The mobile news app of the Chinese Communist Party’s official People’s Daily newspaper recently released a colorful chart that mapped the complex system of President Xi Jinping’s central governing concept, “Xi Jinping Thought on Socialism With Chinese Characteristics for a New Era” (习近平新时代中国特色社会主义思想). The chart had 30 main branches shooting off from the primary trunk of this supreme buzzword, and each branch, dealing with various aspects of policy and ideology, proliferated into numerous sub-branches.
The fifth sin of stereotyped Party writing is the exhaustive use of the medicine cabinet. This is like going to see the [traditional Chinese] pharmacist, where the many compartments of the medicine cabinet list out the names of medicinal herbs - angelica sinensis, rehmannia glutinosa, rhubarb, mirabilite – anything you could possibly need, and you take a bit of everything. This method has been followed by our comrades. In writing essays, in making speeches, in writing books, in composing reports, first you have ONE, TWO, THREE, FOUR; then you have one, two, three, four; after that you have I, II, III, IV; next you bring up the earthly branches; then you move on to A, B, C, D; and from there to a, b, c, d; and finally on to Arabic numerals. There’s not end to it!

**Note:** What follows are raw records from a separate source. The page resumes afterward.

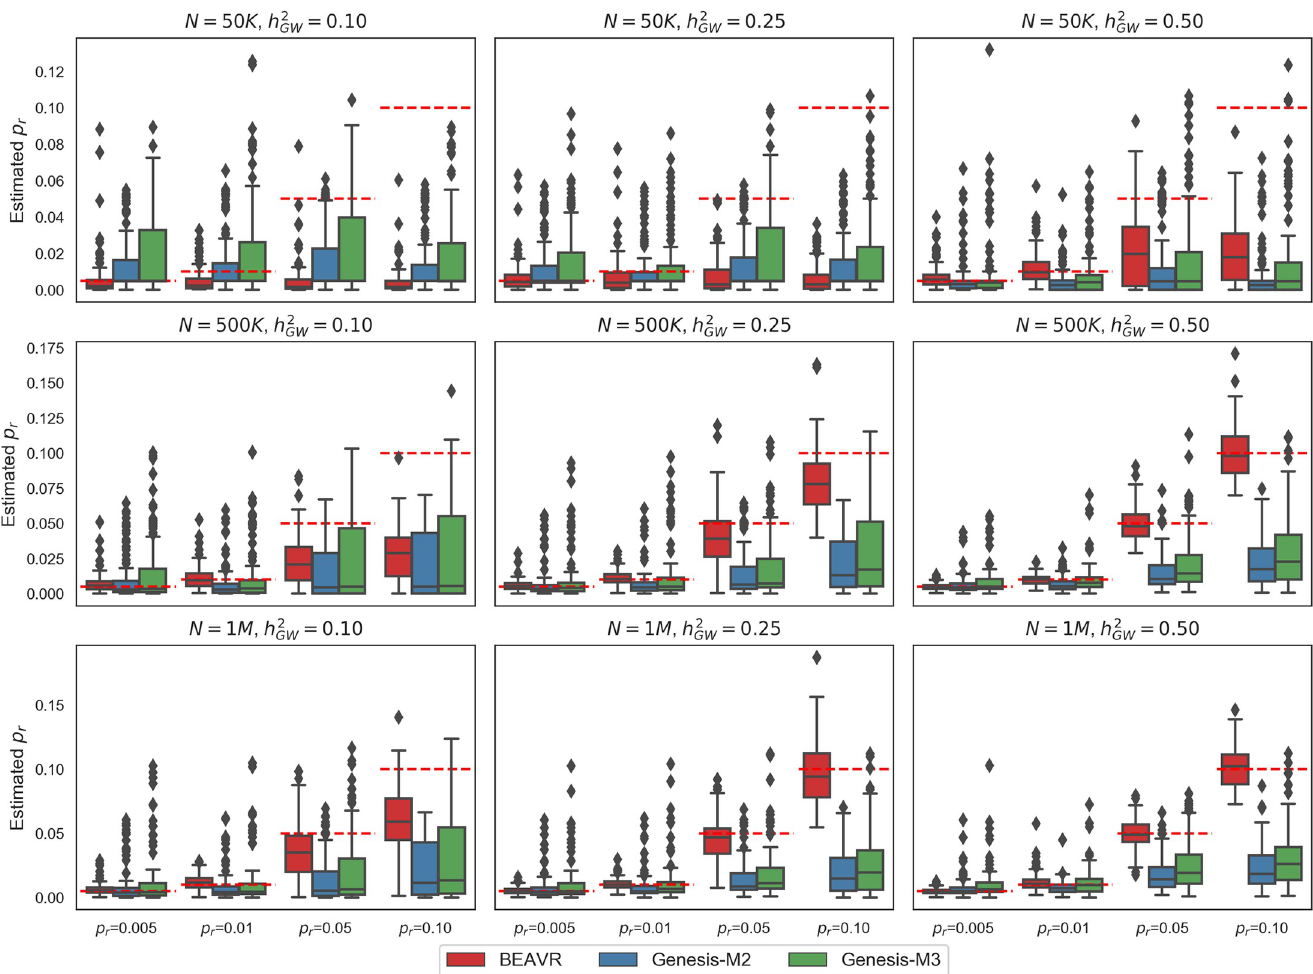
Fig 2. BEAVR is relatively unbiased across various genetic architectures. We ran 100 replicates where we vary the genome-wide heritability to be h 2 = 0.005, 0.01, 0.05, 0.10, and the sample size N = 50K, 500K, 1 million individuals. We compared BEAVR to GENESIS-M2 0.5, the polygenicity of the region to be p r (2-component) and GENESIS-M3 (3-component). The x-axis denotes the simulated values for the regional polygenicity and the y-axis denotes the estimated values across 100 replicates. Dashed red lines denote the true regional polygenicity value in each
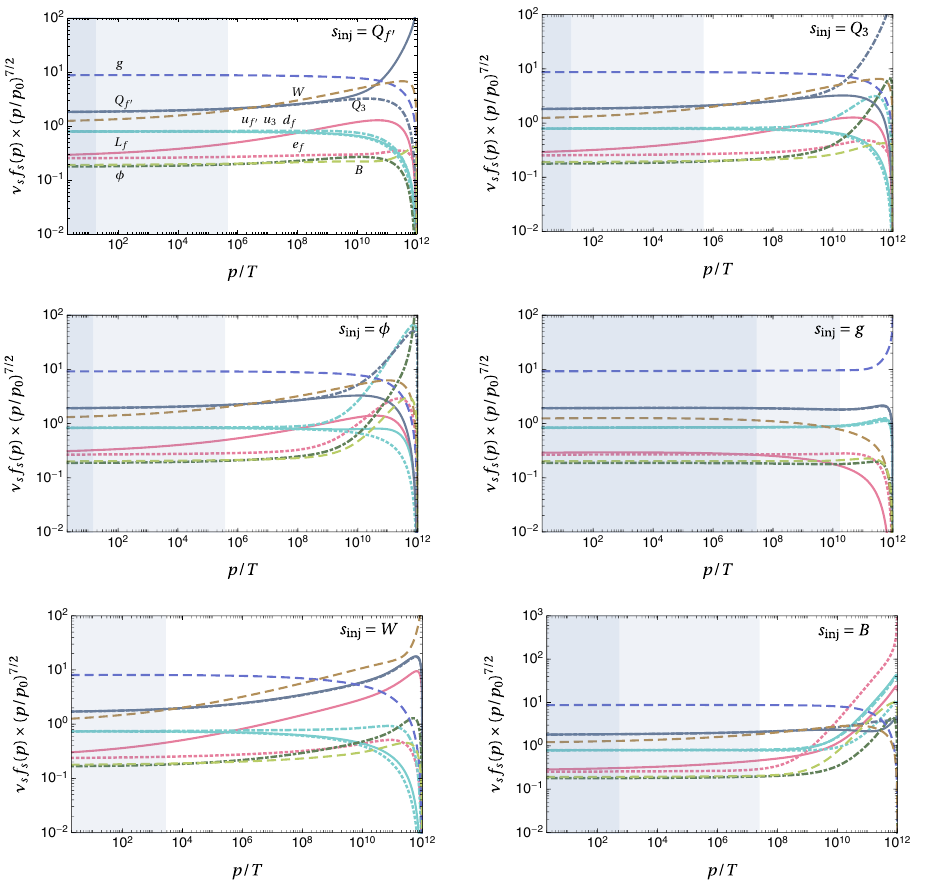
Figure 4 . Same as figure 3, but the primary particle is injected solely for Q f 0 (upper left), Q 3 (upper right), φ (middle left), g (middle right), W (lower left), and B (lower right).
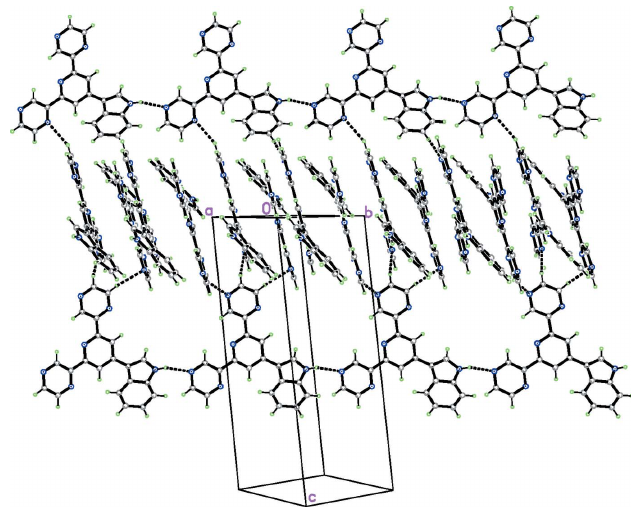
Figure 2 The hydrogen-bonding interactions (dashed lines) in the title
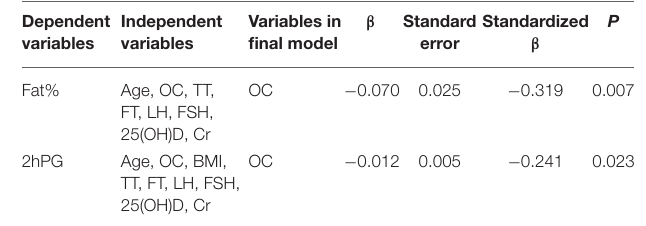
TABLE 2 | Factors determining the variation of GRI in multivariate stepwise regression analysis.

Our poor translation aside, the idea here is essentially that Party officials compile their speeches and writing by tossing in every established phrase they can, as though taking a bit of medicinal herb from every compartment of the medicine cabinet.

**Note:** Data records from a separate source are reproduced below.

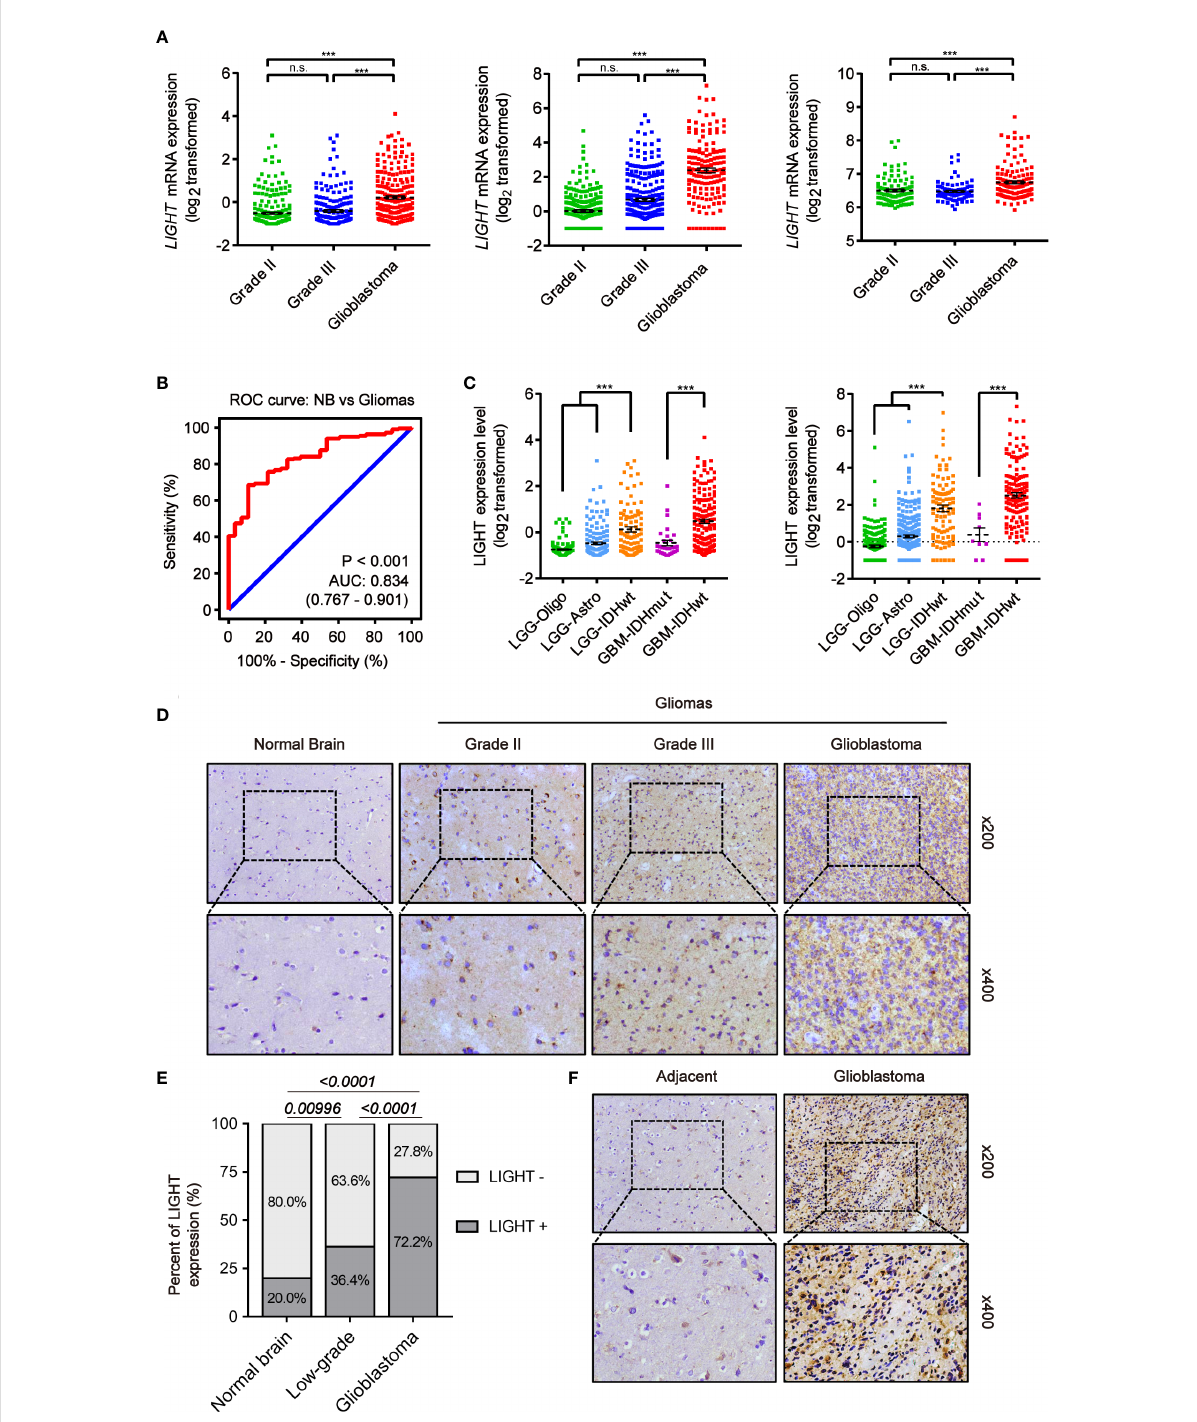
FIGURE 1 Increased LIGHT expression in higher-WHO-grade gliomas. (A) LIGHT levels of WHO categories II – IV mRNA expression in the TCGA (n = 667), CGGA (n = 693), and Rembrandt (n = 510). (B) The speci fi city and sensitivity of LIGHT were analyzed using a Receiver Operating Characteristic (ROC) curve, and it was proposed that LIGHT might be used as a diagnostic marker for gliomas. (C) The 2016 WHO classi fi cation was used to categorize the LIGHT mRNA expression levels in gliomas from the TCGA (n = 667) and CGGA (n = 693) datasets. (D, F) are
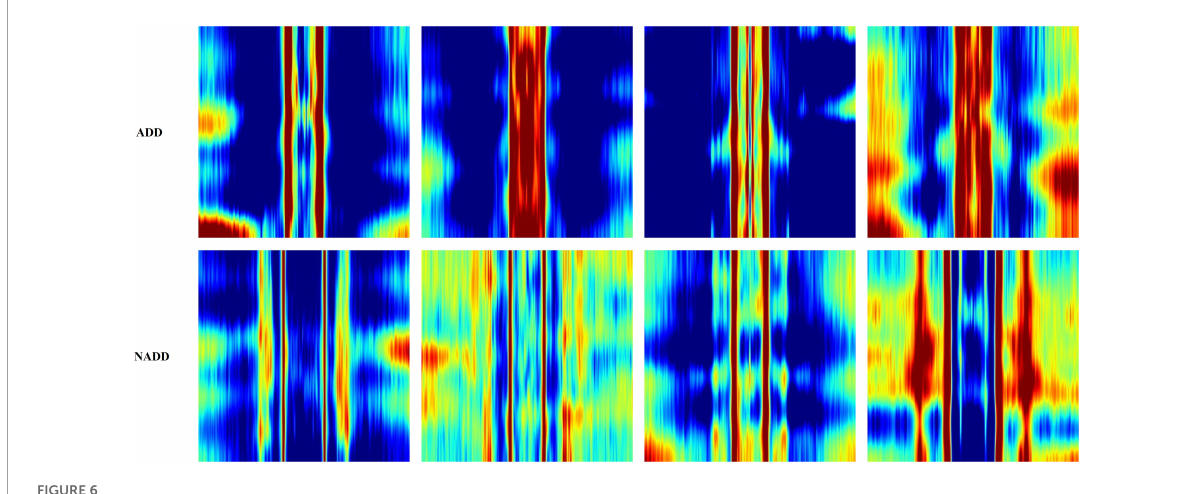
FIGURE6 Typical feature images representing the classes Alzheimer’s disease dementia (ADD) and non-Alzheimer’s disease dementia (NADD).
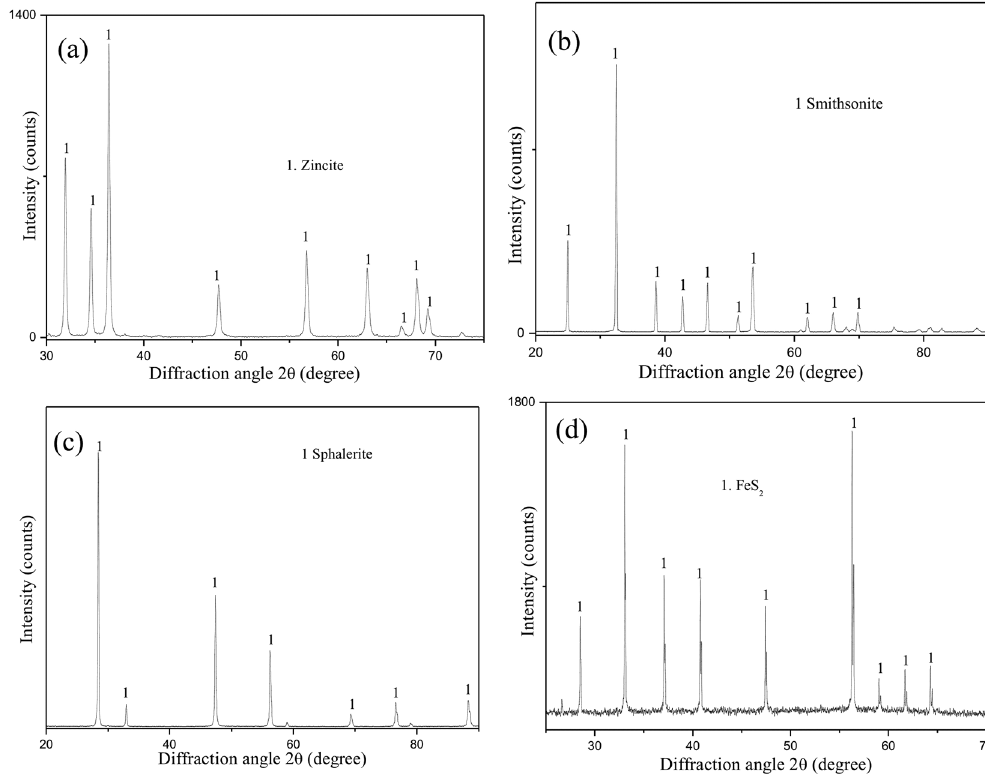
Figure 1. XRD patterns of the synthesized and natural samples ( a ) synthesized ZnO; ( b ) natural smithsonite; ( c ) natural sphalerite; ( d ) natural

There’s no need for us to beat around the bush. The complicated mind map of Xi Jinping Thought released by the news app of the People’s Daily is Mao Zedong’s fifth sin for stereotyped Party writing brought into the age of the infographic. It is a medicine cabinet of Xi Jinping Thought.
This map is divided into 30 main items, each obsessively color-coded, and then within each of these there are one to three larger branches, and then one to three smaller ones, piled up and densely packed like veins. For all of the chart’s exhausting order, the dry and unrelatable concepts remain utterly incomprehensible.

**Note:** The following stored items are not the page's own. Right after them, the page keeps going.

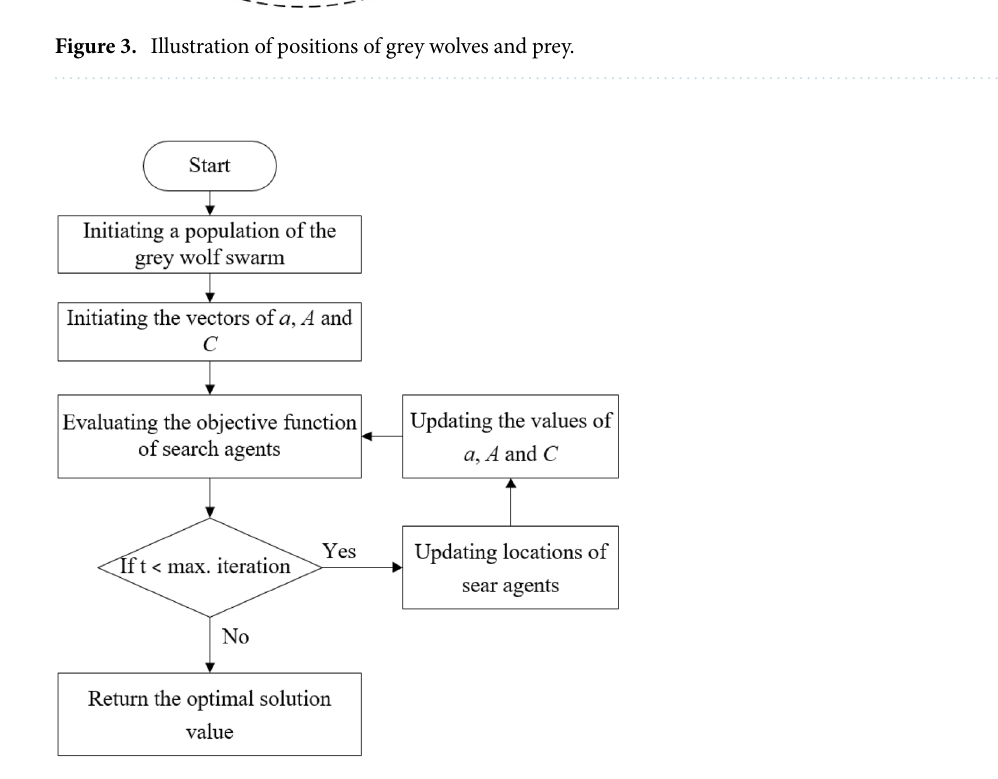
Figure 4. The flowchart of the grey wolf optimization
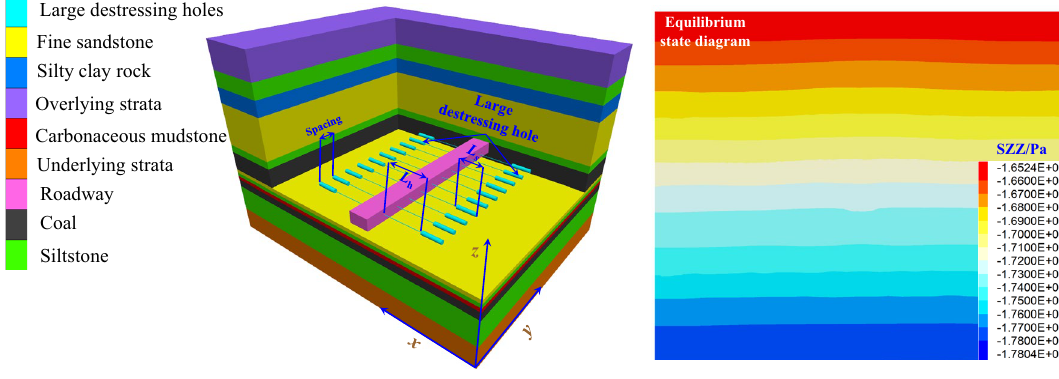
Figure 7. Numerical calculation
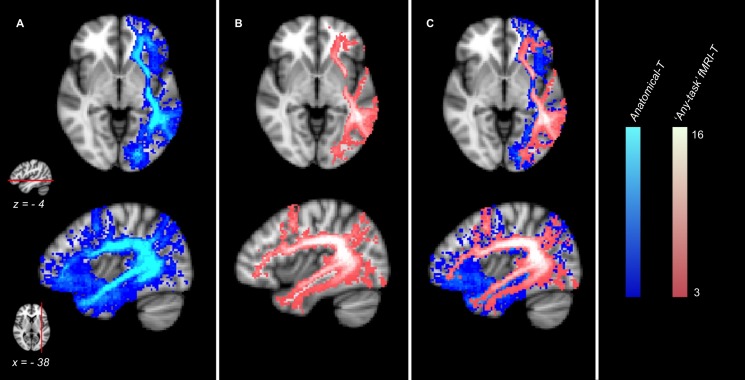
Anatomical and fMRI-targeted Tractography Atlases (group analysis) of 16 healthy controls. (A) Anatomical Tractography; (B) “any-task” fMRI-targeted Tractography (all tasks included); (C) (A) and (B) overlayed. Only voxels represented in at least three subjects are displayed. Color brightness of each voxel is proportional to the number of subjects in whom the voxel was represented. The reference axial and parasagittal MNI slices (MNI z = –4, x = –38, respectively) are shown on the left side of the figure.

This is precisely the sort of thing Mao Zedong loathed.
Not surprisingly, Mao’s “Opposing Stereotyped Party Writing” did come up as Chinese discussed the chart on social media. One user commented by updating a relevant passage from Mao’s 1942 essay to suit modern technology, inserted the portion in bold below:
“It is no big thing if someone engages in stereotyped Party writing for their own perusal. If they give it to a second person, that a 100 percent increase, and this causes a lot of trouble. And if they paste it to a wall, or make a mimeograph copy, or run it in the newspaper, or print it as a book, or post it on the internet through a mobile news app, well then this is a big problem, and it can influence many people.”